- Battle of Laodicea (1147): Part of the Second Crusade
| Date | 16 November 1147 |
| Location | Laodicea on the Lycus, Turkey |
| Result | Seljuk victory |

Belligerents
- Holy Roman Empire: Sultanate of Rum

Commanders and leaders
- Otto of Freising Bernard of Carinthia †: Unknown

Strength
- Unknown: Unknown

Casualties and losses
- Heavy: Unknown

= Battle of Laodicea (1147) =

The Battle of Laodicea was a military engagement during the Second Crusade. The German contingent led by Otto of Freising was ambushed and destroyed near Laodicea by the Seljuk Turks.

==Background==
German King Conrad III crossed Anatolia with his army. The German army was divided into two, one led by Conrad, which had the knights and infantry, and the second force led by brother of the king Bishop Otto of Freising, which consisted of infantry and camp followers. The second contingent was to take the coastal road. On 25 October 1147 Conrad's division was ambushed by the Seljuks at Dorylauem. The German force was destroyed and the king was wounded, forcing him to retreat back to Byzantine lands.

==Battle==
Otto's division took the coastal route through the Aegean Sea. They turned to Alaşehir where they arrived at Meander River. The Germans did not have proper boats to cross the river, so they were forced to pass by themselves, which weakened and exhausted their forces. They headed towards Laodicea up to Gediz River hoping to rest and gather supplies there. However the Germans were ambushed by the Seljuks, inflicting heavy losses on them. Count Bernard of Carinthia was killed alongside the majority of his men.
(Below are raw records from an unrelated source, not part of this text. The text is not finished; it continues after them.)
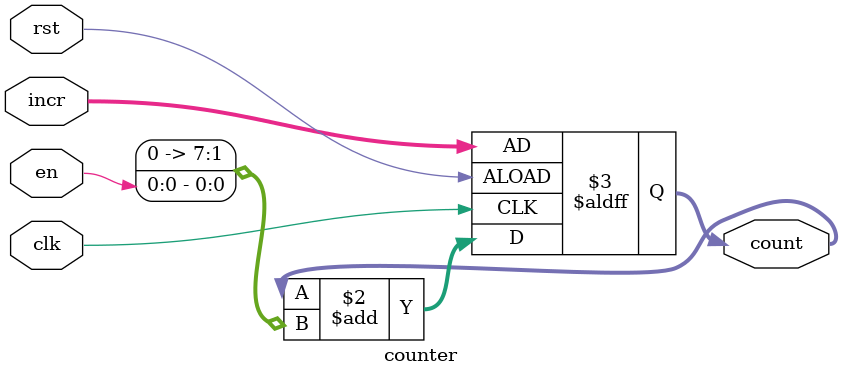
<source format=sv>
module counter #(
    parameter WIDTH = 8
)(
    //interface signals
    input logic              clk,
    input logic              rst,
    input logic              en,
    input logic [WIDTH-1:0]  incr,
    output logic [WIDTH-1:0] count
);

always_ff @(posedge clk, posedge rst)
    if(rst) count <= incr; //forms width bits of '0'
    else begin
        count <= count + {{WIDTH-1{1'b0}}, en}; //adds width-1 digits of binary 0's and then adds the enable
    end
endmodule

</source>
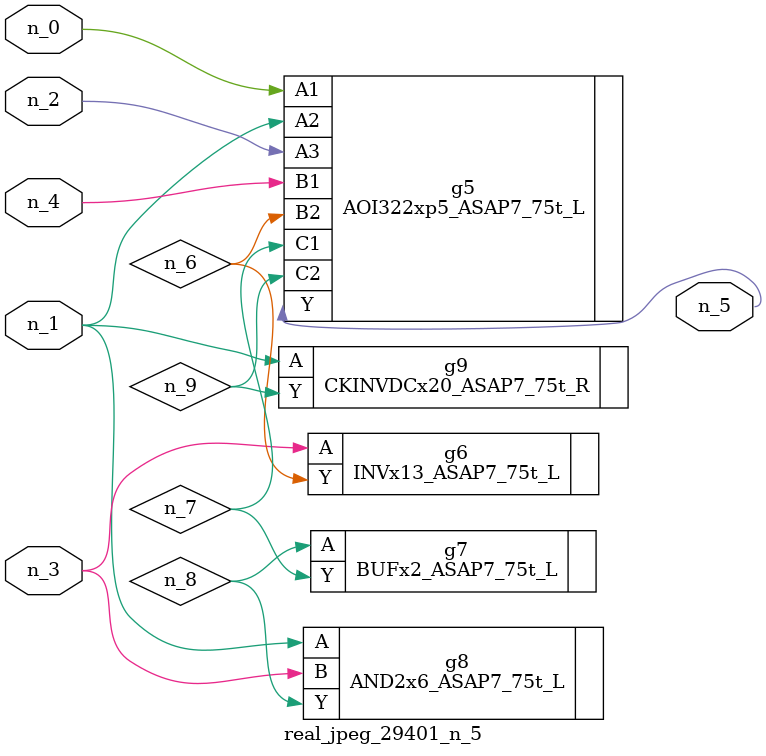
<source format=v>
module real_jpeg_29401_n_5 (n_4, n_0, n_1, n_2, n_3, n_5);

input n_4;
input n_0;
input n_1;
input n_2;
input n_3;

output n_5;

wire n_8;
wire n_6;
wire n_7;
wire n_9;

AOI322xp5_ASAP7_75t_L g5 ( 
.A1(n_0),
.A2(n_1),
.A3(n_2),
.B1(n_4),
.B2(n_6),
.C1(n_7),
.C2(n_9),
.Y(n_5)
);

AND2x6_ASAP7_75t_L g8 ( 
.A(n_1),
.B(n_3),
.Y(n_8)
);

CKINVDCx20_ASAP7_75t_R g9 ( 
.A(n_1),
.Y(n_9)
);

INVx13_ASAP7_75t_L g6 ( 
.A(n_3),
.Y(n_6)
);

BUFx2_ASAP7_75t_L g7 ( 
.A(n_8),
.Y(n_7)
);


endmodule
</source>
Otto was forced to retreat to the coast, marching towards Antalya. The Germans faced exhaustion, starvation, and thirst, forcing them to kill their horses and cattle. Seeing this, the Seljuks attacked them again. Showing no sign of resistance, only a handful of men survived and reached Antalya. Otto reached Antalya and traveled to Jerusalem by sea, while others slowly made their way to the Levant using coastal roads.